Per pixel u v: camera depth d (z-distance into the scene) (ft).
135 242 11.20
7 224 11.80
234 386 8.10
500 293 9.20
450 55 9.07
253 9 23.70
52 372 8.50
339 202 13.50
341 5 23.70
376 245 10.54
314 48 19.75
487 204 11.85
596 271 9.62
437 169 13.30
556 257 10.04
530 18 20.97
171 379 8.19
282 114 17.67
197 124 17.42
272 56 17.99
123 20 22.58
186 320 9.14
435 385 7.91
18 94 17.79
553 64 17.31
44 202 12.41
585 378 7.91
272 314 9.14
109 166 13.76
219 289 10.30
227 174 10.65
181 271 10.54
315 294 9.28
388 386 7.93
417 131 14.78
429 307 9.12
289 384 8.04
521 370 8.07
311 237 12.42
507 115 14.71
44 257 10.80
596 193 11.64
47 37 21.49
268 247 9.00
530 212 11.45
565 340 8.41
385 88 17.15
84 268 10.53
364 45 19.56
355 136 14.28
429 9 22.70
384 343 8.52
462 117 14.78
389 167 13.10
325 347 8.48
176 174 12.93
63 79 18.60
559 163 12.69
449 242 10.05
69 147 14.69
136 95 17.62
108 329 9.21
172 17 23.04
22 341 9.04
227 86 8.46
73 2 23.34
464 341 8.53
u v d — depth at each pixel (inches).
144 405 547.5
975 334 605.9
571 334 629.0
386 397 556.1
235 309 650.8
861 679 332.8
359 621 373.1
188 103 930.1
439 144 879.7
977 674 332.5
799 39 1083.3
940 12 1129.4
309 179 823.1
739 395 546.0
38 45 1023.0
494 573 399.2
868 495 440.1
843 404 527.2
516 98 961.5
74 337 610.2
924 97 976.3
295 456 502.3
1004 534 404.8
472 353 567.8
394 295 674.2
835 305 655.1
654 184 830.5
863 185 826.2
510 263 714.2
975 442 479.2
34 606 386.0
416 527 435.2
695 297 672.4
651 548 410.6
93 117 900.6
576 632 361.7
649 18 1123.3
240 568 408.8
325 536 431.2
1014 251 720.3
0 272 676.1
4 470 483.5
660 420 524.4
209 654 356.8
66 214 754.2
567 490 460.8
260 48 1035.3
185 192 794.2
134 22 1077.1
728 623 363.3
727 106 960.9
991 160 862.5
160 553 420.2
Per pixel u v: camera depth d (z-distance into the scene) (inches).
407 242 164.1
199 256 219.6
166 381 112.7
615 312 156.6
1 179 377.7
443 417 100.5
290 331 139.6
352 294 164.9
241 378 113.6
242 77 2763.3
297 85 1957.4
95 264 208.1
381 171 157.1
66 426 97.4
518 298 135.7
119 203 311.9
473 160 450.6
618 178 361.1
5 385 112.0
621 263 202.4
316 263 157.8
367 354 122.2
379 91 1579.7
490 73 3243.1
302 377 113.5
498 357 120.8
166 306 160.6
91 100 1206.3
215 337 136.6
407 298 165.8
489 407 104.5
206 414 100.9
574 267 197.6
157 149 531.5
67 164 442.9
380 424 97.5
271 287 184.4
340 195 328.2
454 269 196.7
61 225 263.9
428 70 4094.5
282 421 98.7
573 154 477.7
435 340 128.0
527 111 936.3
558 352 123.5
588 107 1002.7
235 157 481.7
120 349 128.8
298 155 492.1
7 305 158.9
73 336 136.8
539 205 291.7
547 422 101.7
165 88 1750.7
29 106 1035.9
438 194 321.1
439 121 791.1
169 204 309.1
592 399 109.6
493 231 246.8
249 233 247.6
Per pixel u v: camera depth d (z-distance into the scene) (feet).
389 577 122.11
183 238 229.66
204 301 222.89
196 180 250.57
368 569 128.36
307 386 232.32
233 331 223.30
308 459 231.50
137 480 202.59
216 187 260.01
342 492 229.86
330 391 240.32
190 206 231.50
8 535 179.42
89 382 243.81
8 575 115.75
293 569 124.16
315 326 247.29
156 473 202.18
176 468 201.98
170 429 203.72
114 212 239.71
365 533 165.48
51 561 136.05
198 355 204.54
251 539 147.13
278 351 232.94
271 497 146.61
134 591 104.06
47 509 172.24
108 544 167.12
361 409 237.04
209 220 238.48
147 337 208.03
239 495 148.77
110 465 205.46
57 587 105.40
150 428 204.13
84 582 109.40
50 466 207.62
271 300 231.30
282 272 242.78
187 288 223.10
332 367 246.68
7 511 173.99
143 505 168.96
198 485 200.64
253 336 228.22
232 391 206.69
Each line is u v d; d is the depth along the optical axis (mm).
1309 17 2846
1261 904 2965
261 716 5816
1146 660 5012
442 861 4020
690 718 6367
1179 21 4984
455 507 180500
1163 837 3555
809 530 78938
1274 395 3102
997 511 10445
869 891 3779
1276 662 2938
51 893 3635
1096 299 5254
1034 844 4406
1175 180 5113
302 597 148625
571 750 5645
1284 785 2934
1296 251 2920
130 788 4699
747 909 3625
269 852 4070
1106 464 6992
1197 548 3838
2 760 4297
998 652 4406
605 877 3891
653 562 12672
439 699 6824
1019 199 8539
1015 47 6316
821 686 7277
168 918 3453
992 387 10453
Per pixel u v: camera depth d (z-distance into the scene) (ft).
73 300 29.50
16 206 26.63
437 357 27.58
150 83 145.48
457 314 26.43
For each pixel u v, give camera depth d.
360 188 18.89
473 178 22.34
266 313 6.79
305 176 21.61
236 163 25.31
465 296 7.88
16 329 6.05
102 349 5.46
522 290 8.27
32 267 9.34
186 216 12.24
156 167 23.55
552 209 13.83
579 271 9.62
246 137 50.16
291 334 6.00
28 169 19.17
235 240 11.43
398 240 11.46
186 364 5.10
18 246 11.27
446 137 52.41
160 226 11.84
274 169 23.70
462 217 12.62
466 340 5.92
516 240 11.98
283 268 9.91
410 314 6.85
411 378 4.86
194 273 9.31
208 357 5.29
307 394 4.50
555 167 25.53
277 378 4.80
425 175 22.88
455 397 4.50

Activity
The lines above, starting at the one with "489 407 104.5" and ending at the one with "283 268 9.91", are the only ones to return, exactly as written.

Answer box
489 407 104.5
206 414 100.9
574 267 197.6
157 149 531.5
67 164 442.9
380 424 97.5
271 287 184.4
340 195 328.2
454 269 196.7
61 225 263.9
428 70 4094.5
282 421 98.7
573 154 477.7
435 340 128.0
527 111 936.3
558 352 123.5
588 107 1002.7
235 157 481.7
120 349 128.8
298 155 492.1
7 305 158.9
73 336 136.8
539 205 291.7
547 422 101.7
165 88 1750.7
29 106 1035.9
438 194 321.1
439 121 791.1
169 204 309.1
592 399 109.6
493 231 246.8
249 233 247.6
Per pixel u v: camera depth d (z-distance into the scene) (feet).
389 577 122.11
183 238 229.66
204 301 222.89
196 180 250.57
368 569 128.36
307 386 232.32
233 331 223.30
308 459 231.50
137 480 202.59
216 187 260.01
342 492 229.86
330 391 240.32
190 206 231.50
8 535 179.42
89 382 243.81
8 575 115.75
293 569 124.16
315 326 247.29
156 473 202.18
176 468 201.98
170 429 203.72
114 212 239.71
365 533 165.48
51 561 136.05
198 355 204.54
251 539 147.13
278 351 232.94
271 497 146.61
134 591 104.06
47 509 172.24
108 544 167.12
361 409 237.04
209 220 238.48
147 337 208.03
239 495 148.77
110 465 205.46
57 587 105.40
150 428 204.13
84 582 109.40
50 466 207.62
271 300 231.30
282 272 242.78
187 288 223.10
332 367 246.68
7 511 173.99
143 505 168.96
198 485 200.64
253 336 228.22
232 391 206.69
Each line is u v d; d is the depth along the optical axis (mm).
1309 17 2846
1261 904 2965
261 716 5816
1146 660 5012
442 861 4020
690 718 6367
1179 21 4984
455 507 180500
1163 837 3555
809 530 78938
1274 395 3102
997 511 10445
869 891 3779
1276 662 2938
51 893 3635
1096 299 5254
1034 844 4406
1175 180 5113
302 597 148625
571 750 5645
1284 785 2934
1296 251 2920
130 788 4699
747 909 3625
269 852 4070
1106 464 6992
1197 548 3838
2 760 4297
998 652 4406
605 877 3891
653 562 12672
439 699 6824
1019 199 8539
1015 47 6316
821 686 7277
168 918 3453
992 387 10453
Per pixel u v: camera depth d (z-distance into the scene) (ft).
73 300 29.50
16 206 26.63
437 357 27.58
150 83 145.48
457 314 26.43
For each pixel u v, give camera depth d.
360 188 18.89
473 178 22.34
266 313 6.79
305 176 21.61
236 163 25.31
465 296 7.88
16 329 6.05
102 349 5.46
522 290 8.27
32 267 9.34
186 216 12.24
156 167 23.55
552 209 13.83
579 271 9.62
246 137 50.16
291 334 6.00
28 169 19.17
235 240 11.43
398 240 11.46
186 364 5.10
18 246 11.27
446 137 52.41
160 226 11.84
274 169 23.70
462 217 12.62
466 340 5.92
516 240 11.98
283 268 9.91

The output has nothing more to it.